Because of more winter weather expected later this week, the Lee County Government Health Department is postponing the planned Pfizer-BioNtech COVID-19 booster vaccine for 12-15-year olds scheduled for Friday and rescheduling the event for Jan. 28. The vaccination clinic will be held from 2 p.m. to 4 p.m. at the Dennis Wicker Civic Center, 1801 Nash St. in Sanford.
"Because of the impending inclement weather, we will be rescheduling our planned COVID-19 booster clinic," Heath Cain, Director of the LCHD said. "This booster vaccine will help to provide extra protection for our younger population and aid in mitigating the spread of the virus. This will allow us to continue working to improve the health of our community."
Appointments may be scheduled online or by phone at (919) 842-5744 (English and Spanish).
COVID-19 metrics continue to set records in North Carolina.
Tuesday's update from the North Carolina Department of Health and Human Services saw a 33.3% positivity rate, which is the highest ever recorded, breaking Sunday's previous record of 32%.
The state reported 31,902 new cases, which is an 80 percent increase from last week and five times higher than this day last year.

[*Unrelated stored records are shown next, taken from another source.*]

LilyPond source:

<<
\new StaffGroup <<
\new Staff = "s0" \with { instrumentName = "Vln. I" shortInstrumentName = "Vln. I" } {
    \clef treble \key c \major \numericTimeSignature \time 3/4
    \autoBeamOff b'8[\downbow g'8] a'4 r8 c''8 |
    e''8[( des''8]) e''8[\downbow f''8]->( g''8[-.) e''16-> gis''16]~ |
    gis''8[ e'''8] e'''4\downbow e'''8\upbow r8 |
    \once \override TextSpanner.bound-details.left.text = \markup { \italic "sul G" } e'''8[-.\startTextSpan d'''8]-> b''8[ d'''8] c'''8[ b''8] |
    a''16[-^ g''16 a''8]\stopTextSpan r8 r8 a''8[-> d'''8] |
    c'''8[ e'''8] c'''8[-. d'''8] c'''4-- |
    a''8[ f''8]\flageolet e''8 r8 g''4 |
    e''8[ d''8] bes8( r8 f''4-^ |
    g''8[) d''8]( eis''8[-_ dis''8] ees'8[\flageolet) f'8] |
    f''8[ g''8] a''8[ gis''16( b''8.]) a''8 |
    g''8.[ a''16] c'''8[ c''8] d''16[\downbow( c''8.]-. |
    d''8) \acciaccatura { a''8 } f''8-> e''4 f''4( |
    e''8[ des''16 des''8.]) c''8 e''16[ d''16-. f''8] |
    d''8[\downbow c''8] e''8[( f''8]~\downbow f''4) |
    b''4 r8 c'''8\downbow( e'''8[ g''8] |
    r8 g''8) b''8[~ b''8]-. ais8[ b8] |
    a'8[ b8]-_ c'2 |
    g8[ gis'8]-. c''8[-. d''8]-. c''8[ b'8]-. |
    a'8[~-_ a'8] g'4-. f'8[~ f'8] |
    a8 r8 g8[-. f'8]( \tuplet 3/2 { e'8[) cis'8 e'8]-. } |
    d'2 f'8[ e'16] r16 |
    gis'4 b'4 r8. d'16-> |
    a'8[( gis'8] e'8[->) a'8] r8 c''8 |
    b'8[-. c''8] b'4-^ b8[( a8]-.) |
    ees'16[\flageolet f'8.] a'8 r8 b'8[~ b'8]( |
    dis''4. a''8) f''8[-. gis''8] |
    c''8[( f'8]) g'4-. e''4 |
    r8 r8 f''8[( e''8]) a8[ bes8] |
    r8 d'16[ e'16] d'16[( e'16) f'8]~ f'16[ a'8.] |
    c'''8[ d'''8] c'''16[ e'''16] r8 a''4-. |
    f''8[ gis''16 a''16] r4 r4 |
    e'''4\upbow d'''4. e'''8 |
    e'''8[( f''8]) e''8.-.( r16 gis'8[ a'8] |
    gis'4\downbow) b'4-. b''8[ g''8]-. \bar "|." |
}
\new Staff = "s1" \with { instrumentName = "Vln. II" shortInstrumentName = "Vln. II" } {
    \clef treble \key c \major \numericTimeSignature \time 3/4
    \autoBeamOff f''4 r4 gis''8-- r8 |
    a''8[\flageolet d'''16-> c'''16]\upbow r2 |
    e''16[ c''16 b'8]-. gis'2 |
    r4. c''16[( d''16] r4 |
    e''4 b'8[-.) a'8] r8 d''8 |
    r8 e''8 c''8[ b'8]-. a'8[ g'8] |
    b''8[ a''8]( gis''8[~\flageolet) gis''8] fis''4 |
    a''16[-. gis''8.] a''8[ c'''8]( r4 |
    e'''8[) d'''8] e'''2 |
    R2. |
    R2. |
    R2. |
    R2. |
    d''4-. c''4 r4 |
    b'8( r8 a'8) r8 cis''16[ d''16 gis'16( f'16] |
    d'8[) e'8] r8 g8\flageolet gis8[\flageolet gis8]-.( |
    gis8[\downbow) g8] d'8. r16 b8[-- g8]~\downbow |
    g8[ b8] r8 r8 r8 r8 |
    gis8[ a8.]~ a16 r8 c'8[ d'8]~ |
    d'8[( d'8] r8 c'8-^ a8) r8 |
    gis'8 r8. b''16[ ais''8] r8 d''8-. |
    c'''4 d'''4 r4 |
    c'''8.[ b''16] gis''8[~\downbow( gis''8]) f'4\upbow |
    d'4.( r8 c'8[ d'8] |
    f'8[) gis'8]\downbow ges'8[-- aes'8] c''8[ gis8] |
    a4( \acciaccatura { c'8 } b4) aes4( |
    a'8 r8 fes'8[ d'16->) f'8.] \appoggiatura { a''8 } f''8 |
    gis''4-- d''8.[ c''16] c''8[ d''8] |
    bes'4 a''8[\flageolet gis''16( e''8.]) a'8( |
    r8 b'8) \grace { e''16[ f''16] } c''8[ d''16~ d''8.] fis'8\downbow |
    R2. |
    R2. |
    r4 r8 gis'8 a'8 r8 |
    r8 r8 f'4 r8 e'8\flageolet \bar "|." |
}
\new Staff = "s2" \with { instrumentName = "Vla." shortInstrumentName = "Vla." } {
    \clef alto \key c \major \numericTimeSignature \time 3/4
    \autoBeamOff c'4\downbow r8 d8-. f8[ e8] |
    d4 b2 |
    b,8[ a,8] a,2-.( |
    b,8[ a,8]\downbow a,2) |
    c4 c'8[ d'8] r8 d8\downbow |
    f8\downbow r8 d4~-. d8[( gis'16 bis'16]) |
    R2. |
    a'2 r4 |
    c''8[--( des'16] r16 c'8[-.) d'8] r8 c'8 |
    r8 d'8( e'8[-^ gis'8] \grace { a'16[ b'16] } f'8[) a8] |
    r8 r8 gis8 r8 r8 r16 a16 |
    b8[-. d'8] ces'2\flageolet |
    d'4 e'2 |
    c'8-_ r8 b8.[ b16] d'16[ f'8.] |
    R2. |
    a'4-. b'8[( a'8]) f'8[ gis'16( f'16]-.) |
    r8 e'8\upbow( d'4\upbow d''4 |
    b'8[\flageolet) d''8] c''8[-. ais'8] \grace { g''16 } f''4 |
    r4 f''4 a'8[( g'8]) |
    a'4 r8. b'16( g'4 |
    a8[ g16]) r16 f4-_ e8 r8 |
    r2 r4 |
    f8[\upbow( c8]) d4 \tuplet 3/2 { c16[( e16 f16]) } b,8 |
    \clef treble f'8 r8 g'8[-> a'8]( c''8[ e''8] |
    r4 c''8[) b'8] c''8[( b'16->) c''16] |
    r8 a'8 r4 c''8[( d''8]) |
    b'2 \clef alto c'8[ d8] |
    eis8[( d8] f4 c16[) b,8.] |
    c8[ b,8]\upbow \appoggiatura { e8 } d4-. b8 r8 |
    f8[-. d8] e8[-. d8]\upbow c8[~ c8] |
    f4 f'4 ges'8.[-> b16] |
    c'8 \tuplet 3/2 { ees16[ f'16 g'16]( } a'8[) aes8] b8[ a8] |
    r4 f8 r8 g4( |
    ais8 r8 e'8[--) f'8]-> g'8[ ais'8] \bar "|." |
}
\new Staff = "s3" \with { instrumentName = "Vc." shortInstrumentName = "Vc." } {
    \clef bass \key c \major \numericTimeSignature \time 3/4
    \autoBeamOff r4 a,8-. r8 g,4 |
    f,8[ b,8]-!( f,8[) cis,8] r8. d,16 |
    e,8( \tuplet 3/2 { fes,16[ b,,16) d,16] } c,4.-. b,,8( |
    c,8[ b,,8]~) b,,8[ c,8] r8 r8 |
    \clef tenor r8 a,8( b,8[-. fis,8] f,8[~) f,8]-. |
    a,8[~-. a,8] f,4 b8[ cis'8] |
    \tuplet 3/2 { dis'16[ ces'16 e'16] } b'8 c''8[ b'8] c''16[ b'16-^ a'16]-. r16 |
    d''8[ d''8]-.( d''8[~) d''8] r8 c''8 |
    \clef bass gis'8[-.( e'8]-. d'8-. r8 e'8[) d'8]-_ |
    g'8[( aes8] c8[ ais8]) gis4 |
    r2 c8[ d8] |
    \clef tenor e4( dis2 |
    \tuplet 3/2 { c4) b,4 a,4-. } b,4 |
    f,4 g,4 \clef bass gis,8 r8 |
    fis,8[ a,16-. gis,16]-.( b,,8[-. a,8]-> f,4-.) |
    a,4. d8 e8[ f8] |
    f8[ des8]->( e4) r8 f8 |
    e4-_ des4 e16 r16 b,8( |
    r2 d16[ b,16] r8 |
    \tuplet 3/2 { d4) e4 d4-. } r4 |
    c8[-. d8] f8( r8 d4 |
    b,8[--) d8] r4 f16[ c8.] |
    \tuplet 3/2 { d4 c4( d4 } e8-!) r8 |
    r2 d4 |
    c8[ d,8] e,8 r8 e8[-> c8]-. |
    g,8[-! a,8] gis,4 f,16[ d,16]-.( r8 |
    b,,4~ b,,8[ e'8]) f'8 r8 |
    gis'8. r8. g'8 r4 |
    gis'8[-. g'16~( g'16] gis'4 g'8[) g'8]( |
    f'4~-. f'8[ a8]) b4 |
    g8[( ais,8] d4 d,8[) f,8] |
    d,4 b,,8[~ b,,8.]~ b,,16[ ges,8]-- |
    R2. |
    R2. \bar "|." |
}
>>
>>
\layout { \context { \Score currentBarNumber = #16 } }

Hospitalizations have also increased--up 16 percent in the last week. The good news is the number of COVID-19 patients needed to be treated in the ICU remains relatively low at 17%; ventilator percentage is also low at 10%.
The NHL plans to stop testing asymptomatic players and staff members following the All-Star break, sources told ESPN.
The NHL and NHLPA have reached an agreement on the matter, though the sides will meet again later this month to assess the climate and formalize.
The NHL will still test all players and staffers before cross-border travel between the United States and Canada. Players who show symptoms will also be required to test.